::: Extract provided

# I'm a CELEBRITY!!!!!!



## JPs300 (Mar 23, 2011)

check Mud Life magazine, current Feb/Mar issue, page 33 bottom right 4x6 - 
:rockn::rockn::woot::woot:

Pretty cool pic too! 


Everyone calm down, I'll do autographs as requested, please keep a single file line & ladies don't throw undergarments while my wife is standing there........:rolleyez:


:laugh2:


----------



## Polaris425 (Dec 16, 2004)

ok someones gonna have to scan it and post it!


----------



## speedman (Nov 3, 2010)

I know right I wanna see!!!!


On the forums instead of working tapatalk for iPhone 4


----------



## JPs300 (Mar 23, 2011)

I have a pic on my cell phone, but no way to upload it right now. One of y'all pm me a cell number in the next 10min while I'm at work and I'll shoot it over to ya to post up.

_edit_: Speedman, forgot I have your #, pic is comin to ya


----------



## redneckrancher420 (Jul 5, 2011)

::::::
::: Information given

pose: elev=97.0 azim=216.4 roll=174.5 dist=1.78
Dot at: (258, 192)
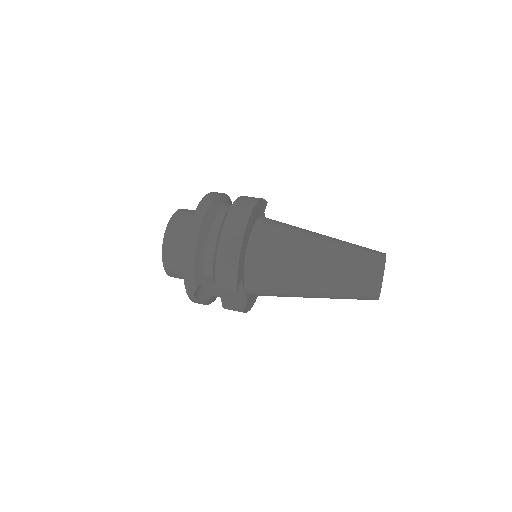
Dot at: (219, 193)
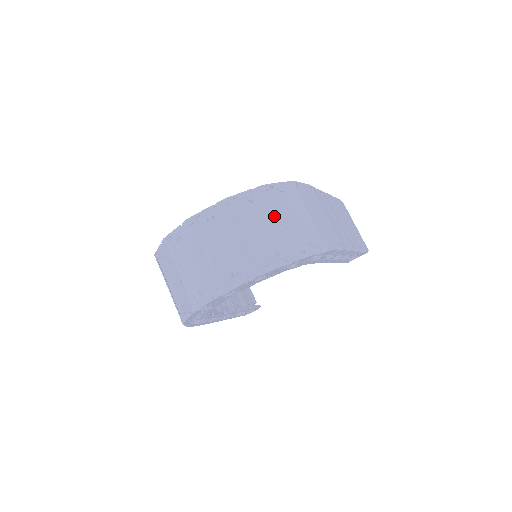
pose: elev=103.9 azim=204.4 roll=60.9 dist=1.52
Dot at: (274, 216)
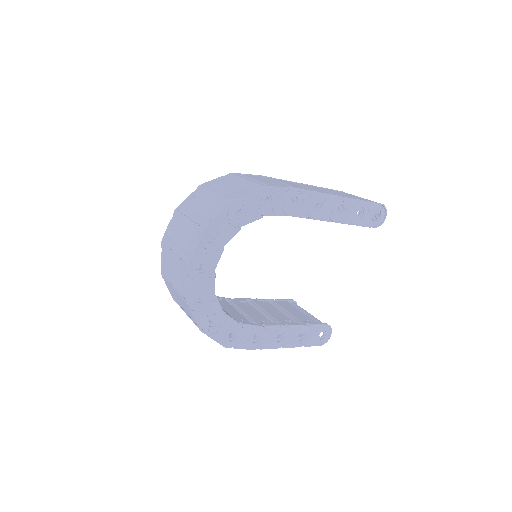
Dot at: (210, 193)
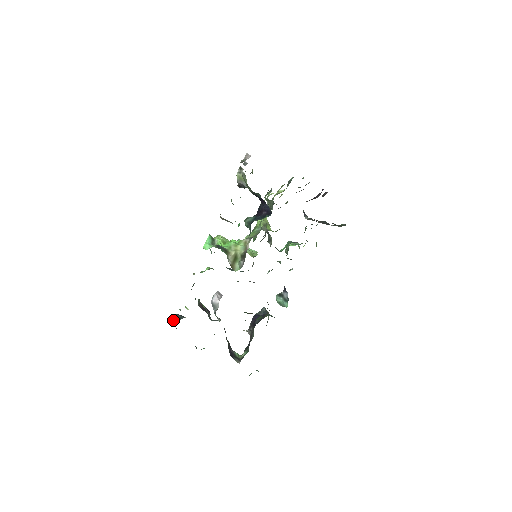
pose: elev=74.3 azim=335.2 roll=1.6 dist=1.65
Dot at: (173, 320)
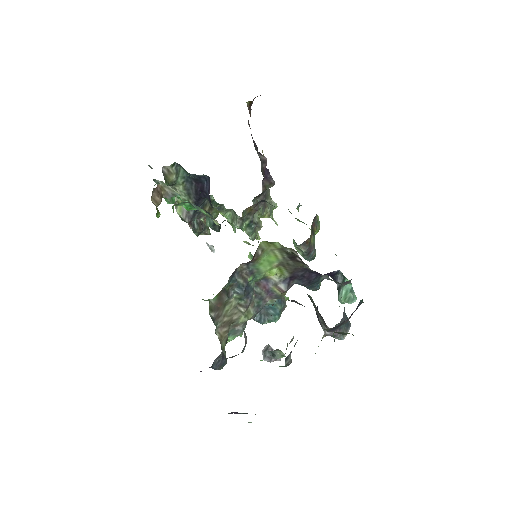
Dot at: (230, 413)
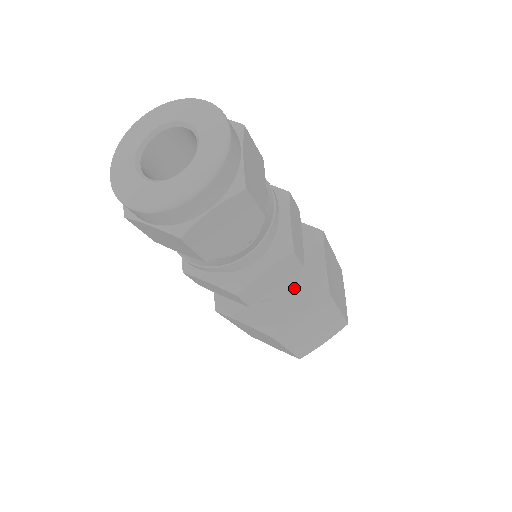
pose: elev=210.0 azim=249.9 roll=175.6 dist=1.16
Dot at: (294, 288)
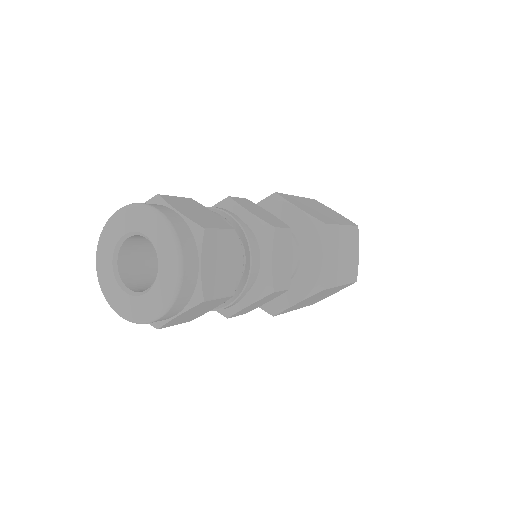
Dot at: (301, 246)
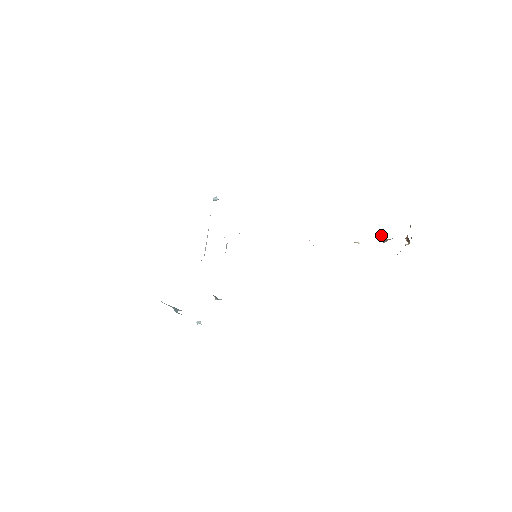
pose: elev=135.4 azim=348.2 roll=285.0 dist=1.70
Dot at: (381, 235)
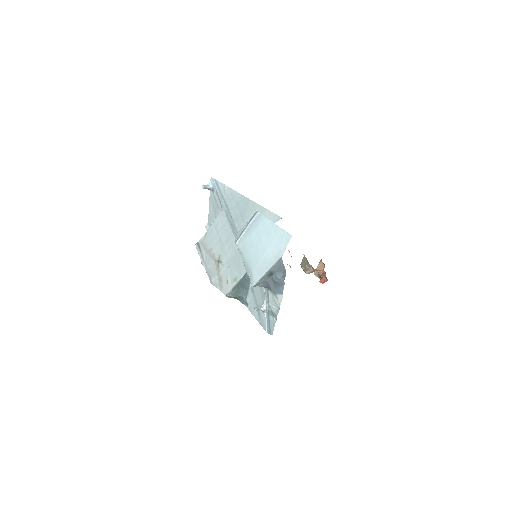
Dot at: occluded
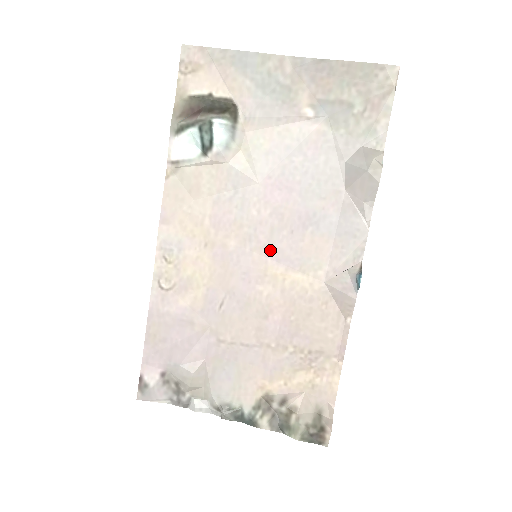
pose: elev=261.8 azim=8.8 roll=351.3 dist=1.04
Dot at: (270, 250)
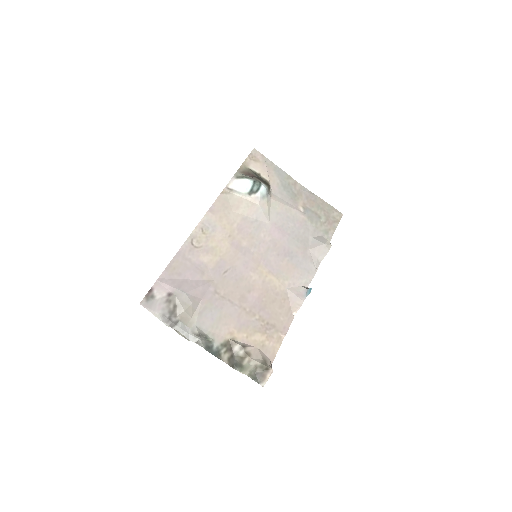
Dot at: (264, 257)
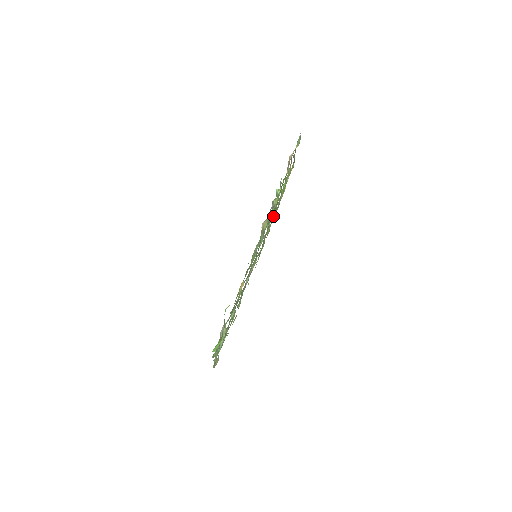
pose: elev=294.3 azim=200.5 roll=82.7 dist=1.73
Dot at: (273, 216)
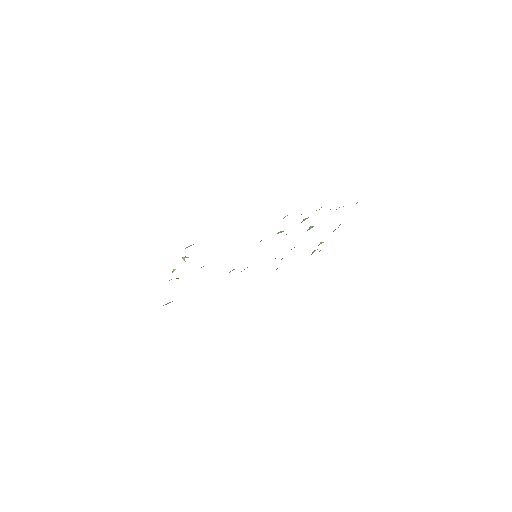
Dot at: occluded
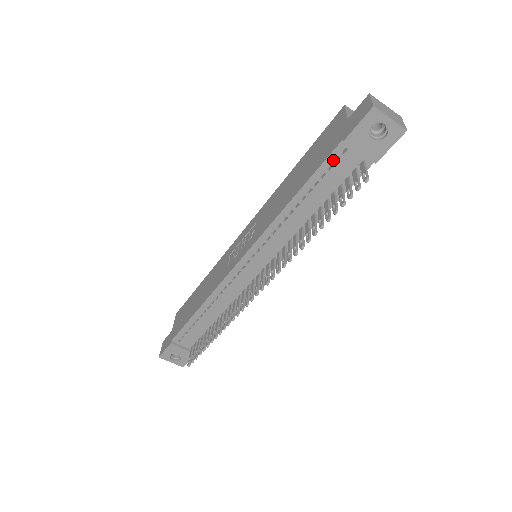
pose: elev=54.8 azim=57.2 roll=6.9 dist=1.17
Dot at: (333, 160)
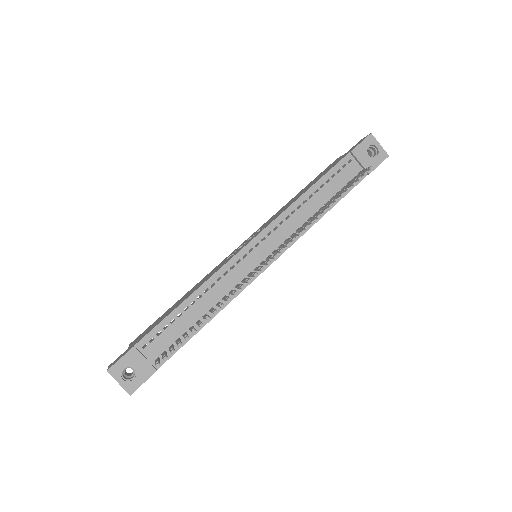
Dot at: (341, 166)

::::::

▶ Stated task A
In the forum thread, rewrite the passage from "Pretty cool pic" up to and including "(Dec 16, 2004)", changing "wife" to "girlfriend".
▶ Stated task B
According to the forum thread, on which page of the Mud Life magazine issue does the picture appear?

▶ Output A
Pretty cool pic too! 


Everyone calm down, I'll do autographs as requested, please keep a single file line & ladies don't throw undergarments while my girlfriend is standing there........:rolleyez:


:laugh2:


----------



## Polaris425 (Dec 16, 2004)

▶ Output B
Page 33, bottom right.